Object-based storage is a data storage architecture that manages data as objects.
S3 provides unlimited storage

Objects

Objects contain your data and consist of:
- key the name of the object
- value the data itself made up of a seq of bytes
- version id applicable when versioning is enabled
- metadata additional info
range between 0 bytes to 5 terabytes

Bucket Folders

Folders are zero-byte objects with a name that ends in a /
Not independent identities but just s3 objects
Don’t contain anything; they can be neither full nor empty
They aren’t ‘moved’, s3 objects with same prefix are renamed

Object Etags

Ref: https://github.com/ExamProCo/AWS-Examples/tree/main/s3/etags

entity tag (hash of the object’s content not its metadata)
response header that represent a resource that has change (w/o need to download)
The value of an etag is represented by a hashing function (MD5 or SHA-1)
Part of HTTP protocol; they are also used for revalidating cache systems
Help with programmatically detect change in objects’ content

  
resource "aws_s3_object" "object" {
  bucket = aws_s3_bucket.default.id
  key    = "myfile.txt"
  source = "myfile.txt"
  etag = filemd5("myfile.txt") # <---
}

Note: this is done using terraform and CANNOT be done using cfn because objects are not infrastructure in AWS (i.e. AWS::S3::Object does not exist)

Object Checksums

Ref: https://github.com/ExamProCo/AWS-Examples/tree/main/s3/checksums

Checksums ensure data integrity of the file in cases of in-transit loss of data
AWS S3 uses checksums for upload/download of files
Available Algorithms:
- CRC32 (Cyclic Redundancy Check)
- CRC32C
- SHA1 (Secure Hash Algo)
- SHA256

  
sha1sum myfile.txt 

aws s3api put-object \
--bucket="bucket-name" \
--key="myfilesha1.txt" \
--body="myfile.txt" \
--checksum-algorithm="SHA1" \
--checksum-sha1="YzI4Y2NjMmM1ZTIxNDAzNjgwNjAxNGRmOWZiNDM2MzRmM2U3NzBiMg=="

Object Prefixes

Ref: https://github.com/ExamProCo/AWS-Examples/tree/main/s3/prefixes

part of the object key name. (\ is considered a delimitator)
used to organize, group, and filter
NOT true folders
no limit for # of delimitators but object’s key name cannot exceed 1024 bytes

Object Metadata

Ref: https://github.com/ExamProCo/AWS-Examples/tree/main/s3/metadata

2 types:
- system defined
  - AWS controls
  - Usually, you can’t edit those
- user defined
  - Must start with x-amz-meta-
- View object aws s3api head-object --bucket <bucketName> --key <objectKey>

Object Lock

Prevent deletion of objects
Must be turned on at the creation of a bucket
Object Lock is SEC 17a-4, CTCC, and FINRA regulation compliant
(temporary or indefinite) WORM model (just like S3 Glacier)
2 Types of holds: Retention periods (locked for a set of time) Legal holds (remains locked until removed)
S3 bucket with Lock ON canNOT be used as destination for server access logs
Can ONLY be done through AWS API (CDK or CLI), not AWS Console

S3 Bucket

S3 is a universal namespace!!! ~ think domain names
Buckets must be emptied before deleted

Security:

Bucket Policies: Define permissions for an entire s3 bucket using JSON (IAM polices scoped around a bucket)

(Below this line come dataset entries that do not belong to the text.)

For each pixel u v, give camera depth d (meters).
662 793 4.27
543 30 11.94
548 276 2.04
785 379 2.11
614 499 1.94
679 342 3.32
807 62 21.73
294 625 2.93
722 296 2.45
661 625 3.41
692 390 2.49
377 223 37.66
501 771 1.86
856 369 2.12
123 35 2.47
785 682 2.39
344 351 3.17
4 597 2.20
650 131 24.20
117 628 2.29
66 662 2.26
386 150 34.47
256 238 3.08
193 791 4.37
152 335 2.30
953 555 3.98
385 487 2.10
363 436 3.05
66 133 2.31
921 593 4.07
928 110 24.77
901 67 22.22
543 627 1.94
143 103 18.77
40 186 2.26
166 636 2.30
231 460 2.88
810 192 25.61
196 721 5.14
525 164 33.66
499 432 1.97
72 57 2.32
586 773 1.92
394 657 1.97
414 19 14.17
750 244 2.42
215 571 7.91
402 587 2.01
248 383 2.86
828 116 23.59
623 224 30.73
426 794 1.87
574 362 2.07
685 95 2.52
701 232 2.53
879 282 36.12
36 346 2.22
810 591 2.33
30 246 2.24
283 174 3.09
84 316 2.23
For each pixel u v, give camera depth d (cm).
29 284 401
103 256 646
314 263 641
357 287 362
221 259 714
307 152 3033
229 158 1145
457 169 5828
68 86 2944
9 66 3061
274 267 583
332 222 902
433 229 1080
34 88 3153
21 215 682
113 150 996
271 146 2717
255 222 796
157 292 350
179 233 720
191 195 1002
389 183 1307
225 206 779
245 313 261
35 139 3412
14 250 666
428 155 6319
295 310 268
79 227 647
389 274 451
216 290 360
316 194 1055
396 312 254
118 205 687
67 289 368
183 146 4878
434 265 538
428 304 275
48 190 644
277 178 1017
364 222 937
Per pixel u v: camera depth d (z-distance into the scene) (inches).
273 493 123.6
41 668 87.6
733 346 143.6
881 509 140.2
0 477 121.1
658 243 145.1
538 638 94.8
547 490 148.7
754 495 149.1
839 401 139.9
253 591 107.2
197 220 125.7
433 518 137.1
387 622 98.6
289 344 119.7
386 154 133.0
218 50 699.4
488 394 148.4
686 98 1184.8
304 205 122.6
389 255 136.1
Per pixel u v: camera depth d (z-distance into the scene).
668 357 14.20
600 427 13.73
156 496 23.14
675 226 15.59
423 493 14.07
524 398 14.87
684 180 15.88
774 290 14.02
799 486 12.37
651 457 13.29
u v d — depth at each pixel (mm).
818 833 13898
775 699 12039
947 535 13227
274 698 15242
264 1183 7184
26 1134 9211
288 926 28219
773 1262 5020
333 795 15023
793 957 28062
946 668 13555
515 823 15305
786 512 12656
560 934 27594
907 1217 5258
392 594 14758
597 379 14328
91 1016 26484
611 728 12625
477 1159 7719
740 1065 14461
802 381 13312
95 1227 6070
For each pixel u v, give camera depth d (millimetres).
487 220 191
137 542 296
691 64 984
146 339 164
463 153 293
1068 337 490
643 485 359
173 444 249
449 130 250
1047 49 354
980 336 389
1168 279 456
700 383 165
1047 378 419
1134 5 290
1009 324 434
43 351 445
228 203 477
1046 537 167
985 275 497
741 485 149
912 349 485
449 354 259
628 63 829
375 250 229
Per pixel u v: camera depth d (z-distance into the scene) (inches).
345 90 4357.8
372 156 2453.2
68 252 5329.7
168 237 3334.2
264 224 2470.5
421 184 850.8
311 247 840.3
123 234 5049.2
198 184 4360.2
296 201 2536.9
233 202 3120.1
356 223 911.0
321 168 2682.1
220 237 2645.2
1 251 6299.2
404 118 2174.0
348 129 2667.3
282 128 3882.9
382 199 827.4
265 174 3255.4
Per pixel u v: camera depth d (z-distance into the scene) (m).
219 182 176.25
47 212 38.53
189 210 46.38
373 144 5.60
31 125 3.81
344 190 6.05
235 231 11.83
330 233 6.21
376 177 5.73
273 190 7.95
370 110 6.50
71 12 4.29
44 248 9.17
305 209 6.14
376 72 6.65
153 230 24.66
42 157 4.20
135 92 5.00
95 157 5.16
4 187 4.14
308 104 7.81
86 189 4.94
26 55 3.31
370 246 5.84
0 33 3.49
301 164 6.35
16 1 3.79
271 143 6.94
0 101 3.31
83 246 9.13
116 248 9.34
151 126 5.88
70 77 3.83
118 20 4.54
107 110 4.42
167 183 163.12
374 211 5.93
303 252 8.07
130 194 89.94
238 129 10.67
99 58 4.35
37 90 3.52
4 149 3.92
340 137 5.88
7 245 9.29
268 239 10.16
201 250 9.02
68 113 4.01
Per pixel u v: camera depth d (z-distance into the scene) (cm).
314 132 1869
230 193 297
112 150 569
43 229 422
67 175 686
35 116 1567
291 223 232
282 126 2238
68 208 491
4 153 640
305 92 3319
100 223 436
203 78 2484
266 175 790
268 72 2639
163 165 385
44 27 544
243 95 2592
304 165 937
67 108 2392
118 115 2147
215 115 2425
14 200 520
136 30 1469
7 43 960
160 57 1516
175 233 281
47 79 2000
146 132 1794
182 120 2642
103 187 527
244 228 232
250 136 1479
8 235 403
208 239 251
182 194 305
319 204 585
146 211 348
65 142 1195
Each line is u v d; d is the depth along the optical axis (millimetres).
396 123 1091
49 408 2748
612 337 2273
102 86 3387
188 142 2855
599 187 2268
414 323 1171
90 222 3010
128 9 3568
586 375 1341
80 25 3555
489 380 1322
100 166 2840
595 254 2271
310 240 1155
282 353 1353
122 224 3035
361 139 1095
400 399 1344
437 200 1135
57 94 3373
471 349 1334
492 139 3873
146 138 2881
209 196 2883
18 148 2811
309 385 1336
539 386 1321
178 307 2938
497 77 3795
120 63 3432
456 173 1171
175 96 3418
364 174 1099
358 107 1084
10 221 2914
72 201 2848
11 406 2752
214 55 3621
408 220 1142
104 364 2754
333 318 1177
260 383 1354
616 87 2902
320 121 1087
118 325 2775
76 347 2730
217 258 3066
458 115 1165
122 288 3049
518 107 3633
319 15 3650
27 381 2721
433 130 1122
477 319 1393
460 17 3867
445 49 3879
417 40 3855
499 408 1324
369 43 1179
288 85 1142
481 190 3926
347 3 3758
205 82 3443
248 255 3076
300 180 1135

Access Control List (ACL) : Provide a legacy method to manage access permissions on ind. objects and buckets (not recommended to use).

legacy feature to grant other AWS accounts basic read/write permissions (don’t use please).
cannot grant/deny permissions to users in you account
Ref: https://github.com/ExamProCo/AWS-Examples/tree/main/s3/acls

  
aws s3api put-public-access-block \
--bucket <bucketname> \
--public-access-block-configuration "BlockPublicAcls=false,IgnorePublicAcls=false,BlockPublicPolicy=true,RestrictPublicBuckets=true"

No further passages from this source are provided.